Wer in dieser Stadt Heinz Gotzens sagt, denkt in derselben Sekunde Gladbacher Bank. Und umgekehrt. 59 Jahre hat er nun für das Haus gearbeitet. 47 Jahre in höchster Verantwortung. Das Haus hat Tradition, führt das Gründungsjahr 1922 im Namen. Die größte Tradition aber ist Gotzens selbst. Seine Maßstäbe sind zur DNA der Bank geworden. Auszubildende, die ihm auf dem Flur zur Begrüßung ein "Hallo" zurufen, bekommen auch heute noch einen kurzen Vortrag über angemessene Grußformeln. Früher überlegte die Sekreträtin schon mal ernsthaft, einen eingeladenen Bewerber gar nicht zum Chef vorzulassen. "Er hat graue Schuhe an. Soll ich ihn trotzdem reinschicken?", fragte sie. Graue Schuhe zum schwarzen Anzug? Das gab es in Gotzens Gladbacher Bank nicht. "Bei Schuhen bin ich streng", sagt er fast entschuldigend und schiebt hinterher, wie sich die Mode über die Jahre entwickelt hat.

Heinz Gotzens ist so konservativ, wie es Menschen sind, die um die Bedeutung von Anstand und Stil wissen. Und so progressiv, wie man sein muss, wenn man ein Unternehmen über Jahrzehnte ganz oben halten will. Schon 1966 hatte die Bank eine EDV-Anlage. Sie nahm fast 60 Quadratmeter Platz ein. Die Bank wuchs stetig: Nicht nur durch Um- und Anbauten am Stammsitz an der Bismarckstraße, sondern auch durch die Fusion mit der Rheydter Volksbank. Besonders viel Hartnäckigkeit brauchte Gotzens, um den Namen der Bank zu ändern. Den alten Namen "Kreditbank Gladbach AG", fand er zu umständlich und zu wenig trennscharf. "Mönchengladbacher Bank" zu lang.

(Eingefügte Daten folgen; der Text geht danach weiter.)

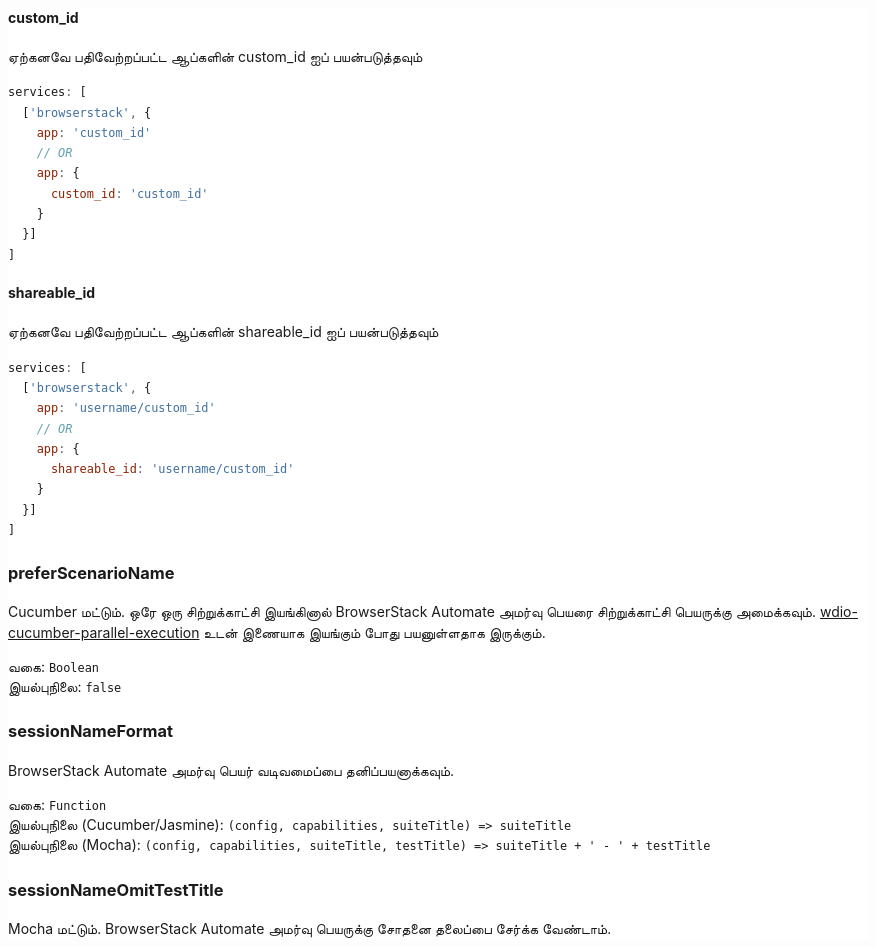 #### custom_id

ஏற்கனவே பதிவேற்றப்பட்ட ஆப்களின் custom_id ஐப் பயன்படுத்தவும்

```js
services: [
  ['browserstack', {
    app: 'custom_id'
    // OR
    app: {
      custom_id: 'custom_id'
    }
  }]
]
```

#### shareable_id

ஏற்கனவே பதிவேற்றப்பட்ட ஆப்களின் shareable_id ஐப் பயன்படுத்தவும்

```js
services: [
  ['browserstack', {
    app: 'username/custom_id'
    // OR
    app: {
      shareable_id: 'username/custom_id'
    }
  }]
]
```

### preferScenarioName

Cucumber மட்டும். ஒரே ஒரு சிற்றுக்காட்சி இயங்கினால் BrowserStack Automate அமர்வு பெயரை சிற்றுக்காட்சி பெயருக்கு அமைக்கவும்.
[wdio-cucumber-parallel-execution](https://github.com/SimitTomar/wdio-cucumber-parallel-execution) உடன் இணையாக இயங்கும் போது பயனுள்ளதாக இருக்கும்.

வகை: `Boolean`<br />
இயல்புநிலை: `false`

### sessionNameFormat

BrowserStack Automate அமர்வு பெயர் வடிவமைப்பை தனிப்பயனாக்கவும்.

வகை: `Function`<br />
இயல்புநிலை (Cucumber/Jasmine): `(config, capabilities, suiteTitle) => suiteTitle`<br />
இயல்புநிலை (Mocha): `(config, capabilities, suiteTitle, testTitle) => suiteTitle + ' - ' + testTitle`

### sessionNameOmitTestTitle

Mocha மட்டும். BrowserStack Automate அமர்வு பெயருக்கு சோதனை தலைப்பை சேர்க்க வேண்டாம்.
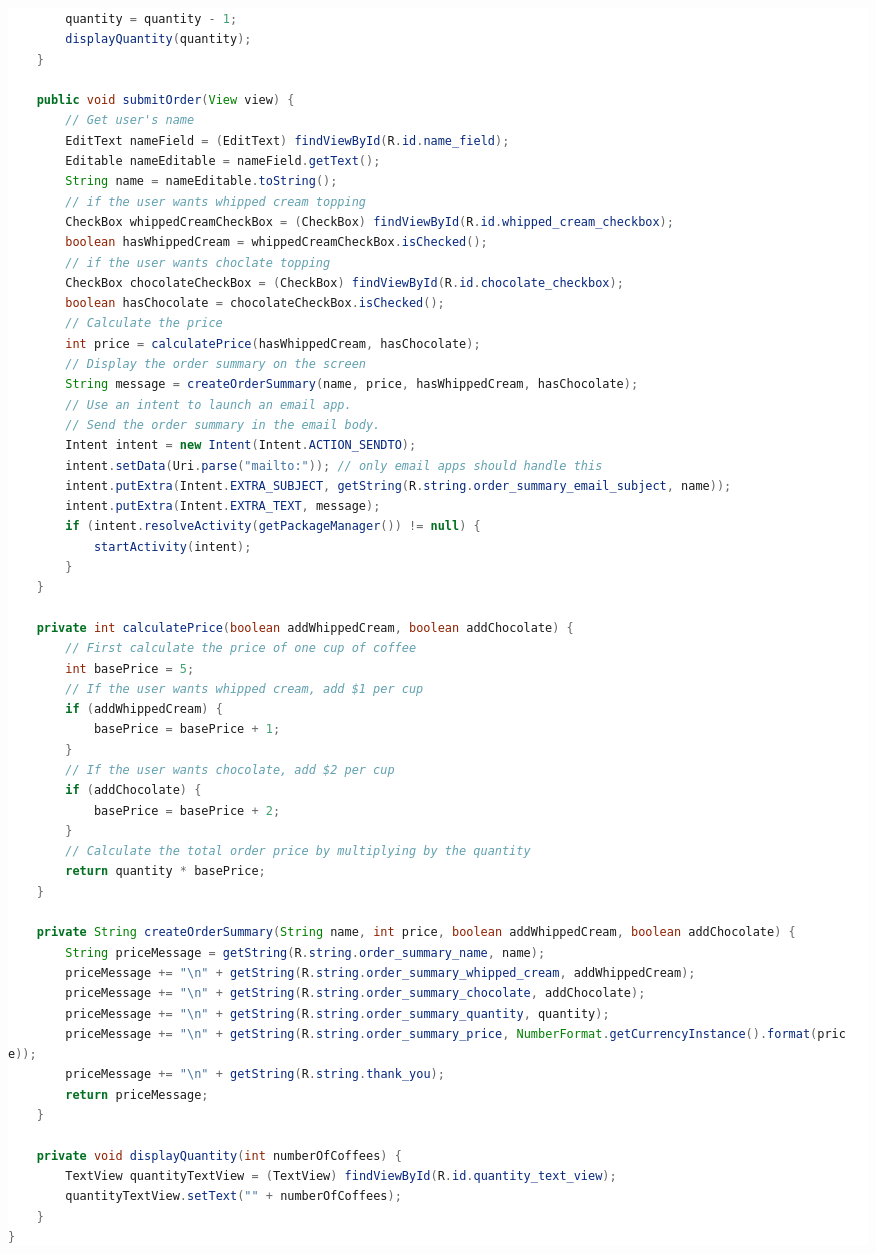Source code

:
 ```java
        quantity = quantity - 1;
        displayQuantity(quantity);
    }

    public void submitOrder(View view) {
        // Get user's name 
        EditText nameField = (EditText) findViewById(R.id.name_field);
        Editable nameEditable = nameField.getText();
        String name = nameEditable.toString();
        // if the user wants whipped cream topping
        CheckBox whippedCreamCheckBox = (CheckBox) findViewById(R.id.whipped_cream_checkbox);
        boolean hasWhippedCream = whippedCreamCheckBox.isChecked();
        // if the user wants choclate topping 
        CheckBox chocolateCheckBox = (CheckBox) findViewById(R.id.chocolate_checkbox);
        boolean hasChocolate = chocolateCheckBox.isChecked();
        // Calculate the price 
        int price = calculatePrice(hasWhippedCream, hasChocolate);
        // Display the order summary on the screen 
        String message = createOrderSummary(name, price, hasWhippedCream, hasChocolate);
        // Use an intent to launch an email app. 
        // Send the order summary in the email body.
        Intent intent = new Intent(Intent.ACTION_SENDTO);
        intent.setData(Uri.parse("mailto:")); // only email apps should handle this
        intent.putExtra(Intent.EXTRA_SUBJECT, getString(R.string.order_summary_email_subject, name));
        intent.putExtra(Intent.EXTRA_TEXT, message);
        if (intent.resolveActivity(getPackageManager()) != null) {
            startActivity(intent);
        }
    }

    private int calculatePrice(boolean addWhippedCream, boolean addChocolate) {
        // First calculate the price of one cup of coffee
        int basePrice = 5;
        // If the user wants whipped cream, add $1 per cup
        if (addWhippedCream) {
            basePrice = basePrice + 1;
        }
        // If the user wants chocolate, add $2 per cup 
        if (addChocolate) {
            basePrice = basePrice + 2;
        }
        // Calculate the total order price by multiplying by the quantity 
        return quantity * basePrice;
    }

    private String createOrderSummary(String name, int price, boolean addWhippedCream, boolean addChocolate) {
        String priceMessage = getString(R.string.order_summary_name, name);
        priceMessage += "\n" + getString(R.string.order_summary_whipped_cream, addWhippedCream);
        priceMessage += "\n" + getString(R.string.order_summary_chocolate, addChocolate);
        priceMessage += "\n" + getString(R.string.order_summary_quantity, quantity);
        priceMessage += "\n" + getString(R.string.order_summary_price, NumberFormat.getCurrencyInstance().format(price));
        priceMessage += "\n" + getString(R.string.thank_you);
        return priceMessage;
    }

    private void displayQuantity(int numberOfCoffees) {
        TextView quantityTextView = (TextView) findViewById(R.id.quantity_text_view);
        quantityTextView.setText("" + numberOfCoffees);
    }
}
```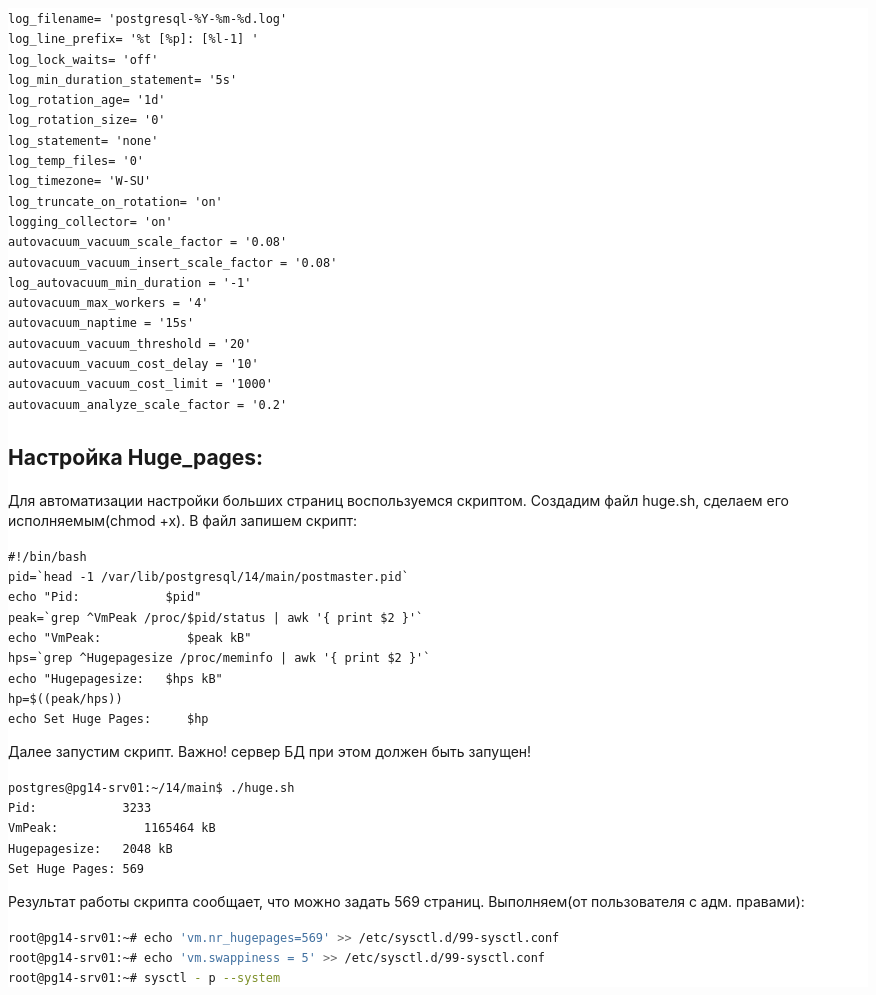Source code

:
```text
log_filename= 'postgresql-%Y-%m-%d.log'
log_line_prefix= '%t [%p]: [%l-1] '
log_lock_waits= 'off'
log_min_duration_statement= '5s'
log_rotation_age= '1d'
log_rotation_size= '0'
log_statement= 'none'
log_temp_files= '0'
log_timezone= 'W-SU'
log_truncate_on_rotation= 'on'
logging_collector= 'on'
autovacuum_vacuum_scale_factor = '0.08'
autovacuum_vacuum_insert_scale_factor = '0.08'
log_autovacuum_min_duration = '-1'
autovacuum_max_workers = '4'
autovacuum_naptime = '15s'
autovacuum_vacuum_threshold = '20'
autovacuum_vacuum_cost_delay = '10'
autovacuum_vacuum_cost_limit = '1000'
autovacuum_analyze_scale_factor = '0.2'
```

## Настройка Huge_pages:

Для автоматизации настройки больших страниц воспользуемся скриптом. Создадим файл huge.sh, сделаем его исполняемым(chmod +x). В файл запишем скрипт:

```text
#!/bin/bash
pid=`head -1 /var/lib/postgresql/14/main/postmaster.pid`
echo "Pid:            $pid"
peak=`grep ^VmPeak /proc/$pid/status | awk '{ print $2 }'`
echo "VmPeak:            $peak kB"
hps=`grep ^Hugepagesize /proc/meminfo | awk '{ print $2 }'`
echo "Hugepagesize:   $hps kB"
hp=$((peak/hps))
echo Set Huge Pages:     $hp
```

Далее запустим скрипт. Важно! сервер БД при этом должен быть запущен!

```bash
postgres@pg14-srv01:~/14/main$ ./huge.sh 
Pid:            3233
VmPeak:            1165464 kB
Hugepagesize:   2048 kB
Set Huge Pages: 569
```

Результат работы скрипта сообщает, что можно задать 569 страниц.
Выполняем(от пользователя с адм. правами):

```bash
root@pg14-srv01:~# echo 'vm.nr_hugepages=569' >> /etc/sysctl.d/99-sysctl.conf
root@pg14-srv01:~# echo 'vm.swappiness = 5' >> /etc/sysctl.d/99-sysctl.conf
root@pg14-srv01:~# sysctl - p --system
```


[1]: ../img/htop_pgbench1.png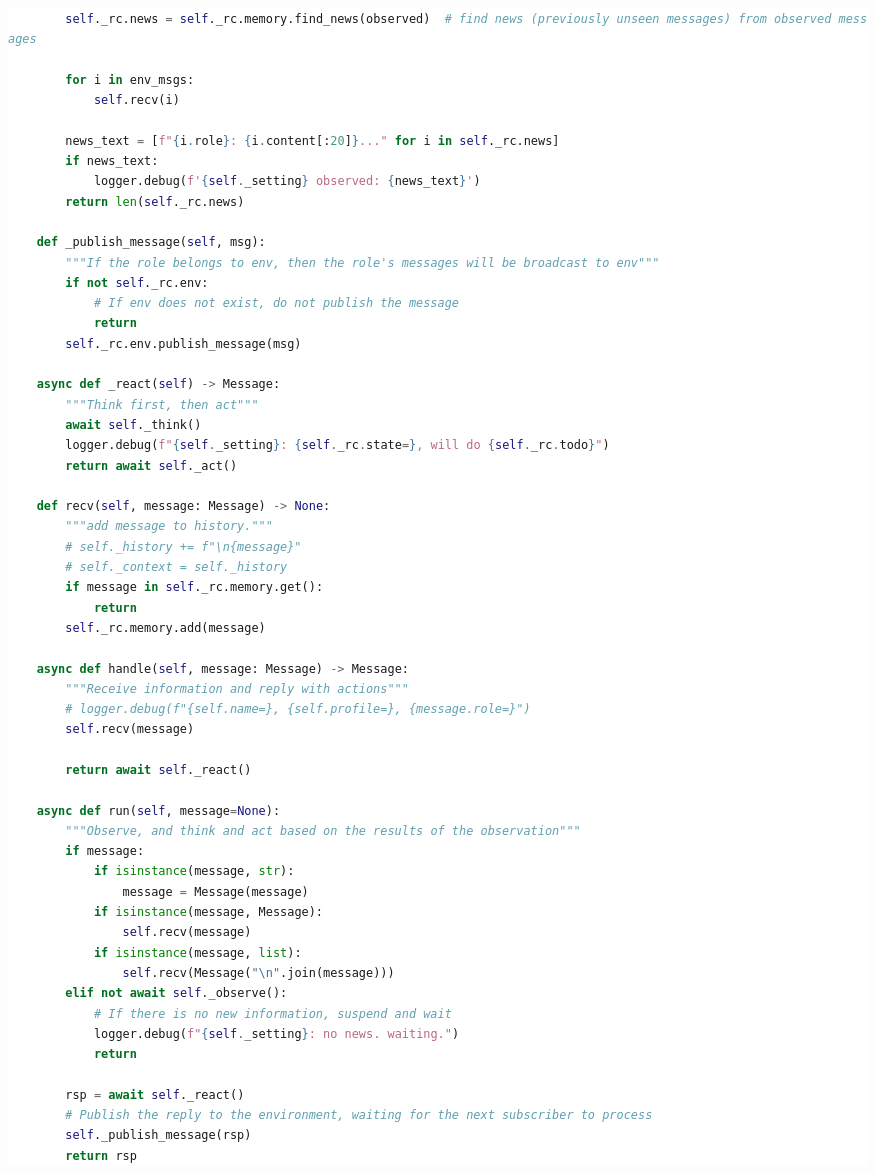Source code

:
 ```py
        self._rc.news = self._rc.memory.find_news(observed)  # find news (previously unseen messages) from observed messages

        for i in env_msgs:
            self.recv(i)

        news_text = [f"{i.role}: {i.content[:20]}..." for i in self._rc.news]
        if news_text:
            logger.debug(f'{self._setting} observed: {news_text}')
        return len(self._rc.news)

    def _publish_message(self, msg):
        """If the role belongs to env, then the role's messages will be broadcast to env"""
        if not self._rc.env:
            # If env does not exist, do not publish the message
            return
        self._rc.env.publish_message(msg)

    async def _react(self) -> Message:
        """Think first, then act"""
        await self._think()
        logger.debug(f"{self._setting}: {self._rc.state=}, will do {self._rc.todo}")
        return await self._act()

    def recv(self, message: Message) -> None:
        """add message to history."""
        # self._history += f"\n{message}"
        # self._context = self._history
        if message in self._rc.memory.get():
            return
        self._rc.memory.add(message)

    async def handle(self, message: Message) -> Message:
        """Receive information and reply with actions"""
        # logger.debug(f"{self.name=}, {self.profile=}, {message.role=}")
        self.recv(message)

        return await self._react()

    async def run(self, message=None):
        """Observe, and think and act based on the results of the observation"""
        if message:
            if isinstance(message, str):
                message = Message(message)
            if isinstance(message, Message):
                self.recv(message)
            if isinstance(message, list):
                self.recv(Message("\n".join(message)))
        elif not await self._observe():
            # If there is no new information, suspend and wait
            logger.debug(f"{self._setting}: no news. waiting.")
            return

        rsp = await self._react()
        # Publish the reply to the environment, waiting for the next subscriber to process
        self._publish_message(rsp)
        return rsp

```
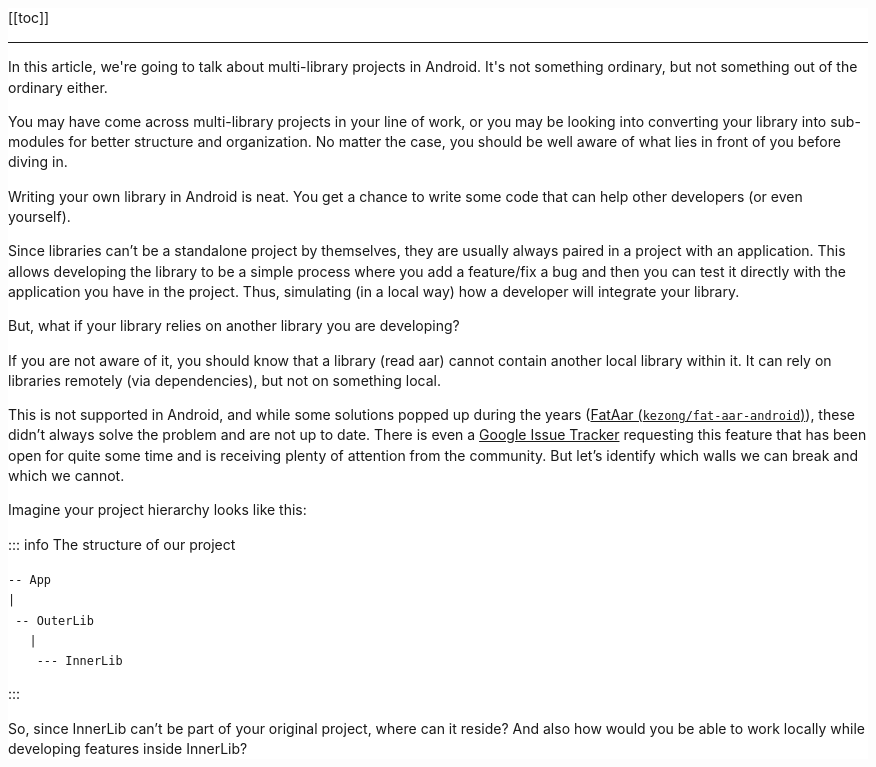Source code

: [[toc]]

---

<SiteInfo
  name="How to Work on a Multi-Library Project in Android - Locally and Remotely"
  desc="In this article, we're going to talk about multi-library projects in Android. It's not something ordinary, but not something out of the ordinary either.  You may have come across multi-library projects in your line of work, or you may be looking into converting your library into sub-modules for better..."
  url="https://freecodecamp.org/news/working-on-a-multiple-library-project-in-android/"
  logo="https://cdn.freecodecamp.org/universal/favicons/favicon.ico"
  preview="https://freecodecamp.org/news/content/images/size/w1000/2024/04/sandy-millar-5PCeHBkMCmk-unsplash.jpg"/>

In this article, we're going to talk about multi-library projects in Android. It's not something ordinary, but not something out of the ordinary either. 

You may have come across multi-library projects in your line of work, or you may be looking into converting your library into sub-modules for better structure and organization. No matter the case, you should be well aware of what lies in front of you before diving in.

Writing your own library in Android is neat. You get a chance to write some code that can help other developers (or even yourself). 

Since libraries can’t be a standalone project by themselves, they are usually always paired in a project with an application. This allows developing the library to be a simple process where you add a feature/fix a bug and then you can test it directly with the application you have in the project. Thus, simulating (in a local way) how a developer will integrate your library.

But, what if your library relies on another library you are developing?

If you are not aware of it, you should know that a library (read aar) cannot contain another local library within it. It can rely on libraries remotely (via dependencies), but not on something local. 

This is not supported in Android, and while some solutions popped up during the years ([FatAar (<FontIcon icon="iconfont icon-github"/>`kezong/fat-aar-android`)](https://github.com/kezong/fat-aar-android)), these didn’t always solve the problem and are not up to date. There is even a [<FontIcon icon="fa-brands fa-google"/>Google Issue Tracker](https://issuetracker.google.com/issues/62121508?pli=1) requesting this feature that has been open for quite some time and is receiving plenty of attention from the community. But let’s identify which walls we can break and which we cannot.

Imagine your project hierarchy looks like this:

::: info The structure of our project

```
-- App
|
 -- OuterLib
   |
    --- InnerLib
```

:::

So, since InnerLib can’t be part of your original project, where can it reside? And also how would you be able to work locally while developing features inside InnerLib?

So wurde es denn die "Gladbacher Bank" mit dem Zusatz "Aktiengesellschaft von 1922". Sie steht für Solidität und Seriosität. Also für all das, was Menschen in Deutschland über Jahrzehnte automatisch mit Bankern verbunden haben. Bis in einigen Großbanken Manager die Bodenhaftung verloren: "Sie haben auch unserem Ruf geschadet." Auf seine Karriere blickt der 76-Jährige nüchtern-analytisch. "So merkwürdig das klingen mag: Meine Generation hat vom Krieg profitiert", sagt er. Mit 28 Jahren in höchste Verantwortung zu kommen, sei für alle Nachfolgenden undenkbar gewesen. Doch der Krieg hatte eine Generation an potenziellen Führungskräften ausgelöscht. Die Jungen mussten ran. Diejenigen, die sich zu wirklich Großen entwickelten, bekamen Jahrzehnte später alle die gleiche, schwierige Aufgabe: Wie lässt man neben sich Führungsnachwuchs wachsen? Für wie unersetzlich hält man sich? Wie verantwortungsbewusst regelt man also die Nachfolge? Auch in dieser Frage ist Gotzens sein Ziel systematisch angegangen. Frühzeitig stellte er gleich mehrere Nachwuchs-Führungskräfte ein. Zwei sind heute seine Nachfolger im Vorstand.

Derweil gönnt sich Gotzens wahren Luxus. Zum Beispiel, mit seinem Enkel, der in der Nähe von München lebt und glühender Borussia-Fan ist, eine Stadionführung im Borussia-Park zu machen. Oder gemeinsam mit einem Freund als Alterstudent an der Universität Bonn Vorlesungen zu hören. Vor allem zu der Zeit, über die er damals in der Schule nichts lernte. "Geschichte hörte bei uns mit dem Boxeraufstand 1905 auf. Was danach kam, will ich begreifen", sagt er.

Für die nahe, mittlere und weitere Zukunft bleiben Heinz Gotzens reichlich Ziele. Erstens: Den Mittwoch, den Tag der letzten Hauptversammlung, gut zu überstehen. Zweitens: Nicht zu viel der freien Zeit auf dem Golfplatz zu verbringen. Drittens: Das nächste Mal erst wieder zum 100. Geburtstag in der Zeitung vorzukommen. Das ist ähnlich forsch formuliert wie einst vom Lehrling Heinz. Man sollte also davon ausgehen, dass es ihm gelingen wird.